Written task >> Every entry, start to finish, should be printed verbatim without pictures.
Study material START
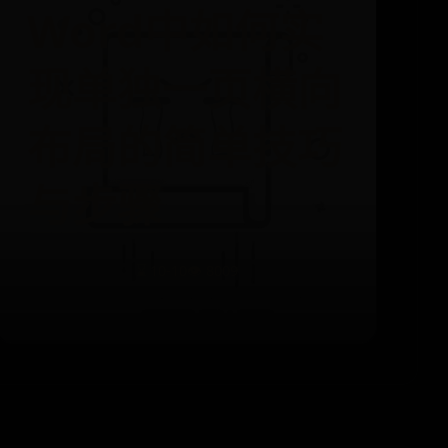
Word中如何实
现单独一页横向
布局的简单技巧
与步骤
⌛ 10-10
👁️ 8009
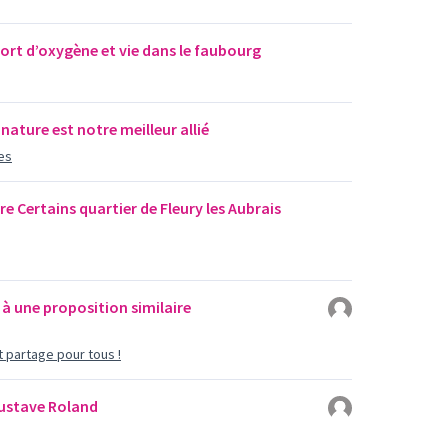
ort d’oxygène et vie dans le faubourg
nature est notre meilleur allié
res
 Certains quartier de Fleury les Aubrais
à une proposition similaire
 partage pour tous !
Gustave Roland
Study material END
Task answer >>
Word中如何实
现单独一页横向
布局的简单技巧
与步骤
⌛ 10-10
👁️ 8009
ort d’oxygène et vie dans le faubourg
nature est notre meilleur allié
res
 Certains quartier de Fleury les Aubrais
à une proposition similaire
 partage pour tous !
Gustave Roland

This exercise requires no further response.